Además, en nuestro continente el uso de la banda de 6 GHz está restringido principalmente a interiores (LPI), ya que esa frecuencia se utiliza para servicios críticos como radares meteorológicos o comunicaciones satelitales. Por ello, es probable que el despliegue total en exteriores tarde un poco más en llegar a nuestros hogares.

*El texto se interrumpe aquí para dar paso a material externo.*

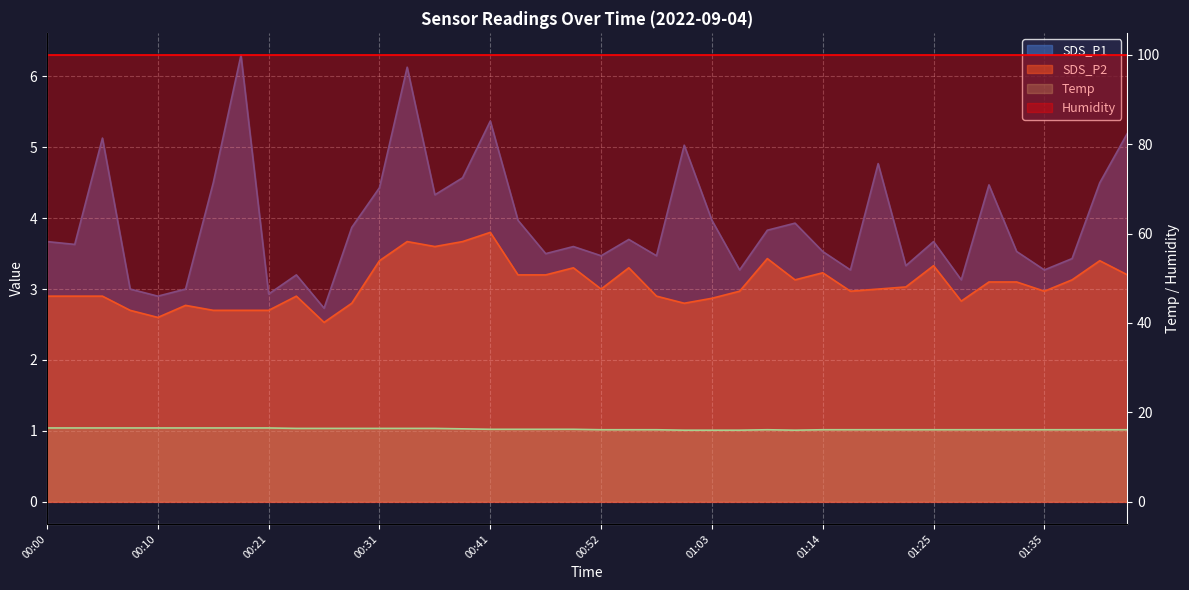

Which label corresponds to the largest value in the chart?

00:00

Dispositivos compatibles y despliegue
Para aprovechar estas joyas tecnológicas, necesitas que tanto el router como el dispositivo (móvil, portátil, tablet) soporten el estándar. Si compras un router WiFi 7 pero usas un móvil antiguo, navegarás a la velocidad del móvil. Afortunadamente, el estándar es retrocompatible, por lo que tus trastos viejos seguirán funcionando, aunque no vuelen.
Fabricantes como Samsung, Apple, Google, TP-Link y ASUS ya están lanzando equipos compatibles. Se prevé que en los próximos años millones de dispositivos adopten esta tecnología, siendo los teléfonos de gama alta y los portátiles los primeros en liderar el camino antes de llegar a los dispositivos IoT más sencillos.

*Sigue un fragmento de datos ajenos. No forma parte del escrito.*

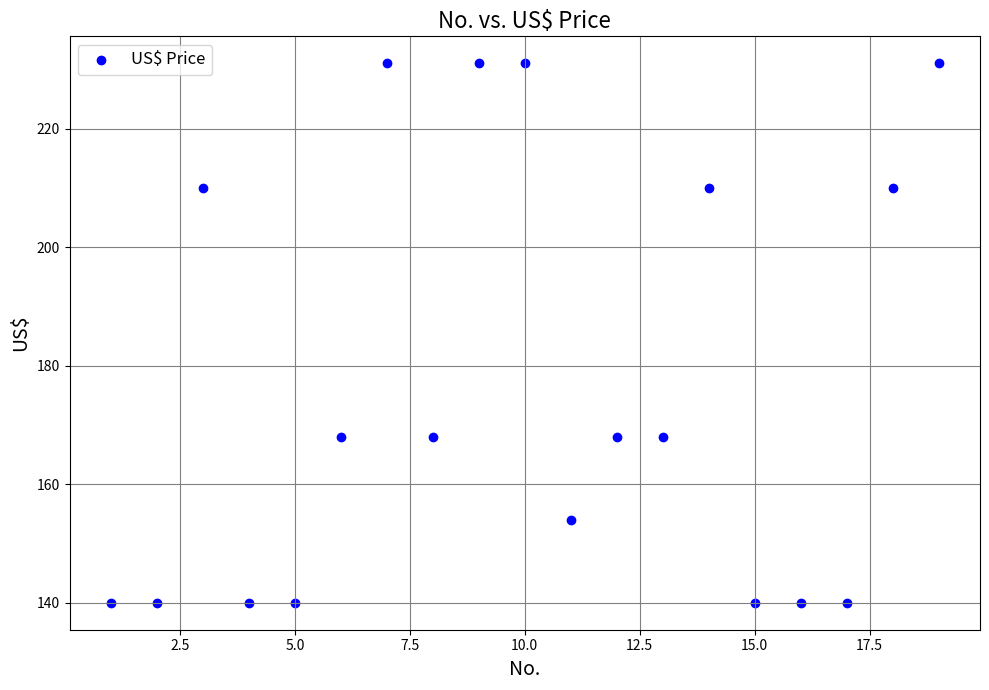

What is the range of Y values (max minus min)?

91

Esta evolución representa un cambio de paradigma donde la conexión inalámbrica deja de ser el cuello de botella de nuestra productividad. Al combinar el MLO, canales masivos y una modulación ultra eficiente, logramos una red estable, segura y ridículamente rápida que prepara el camino para la computación espacial y la industria 4.0.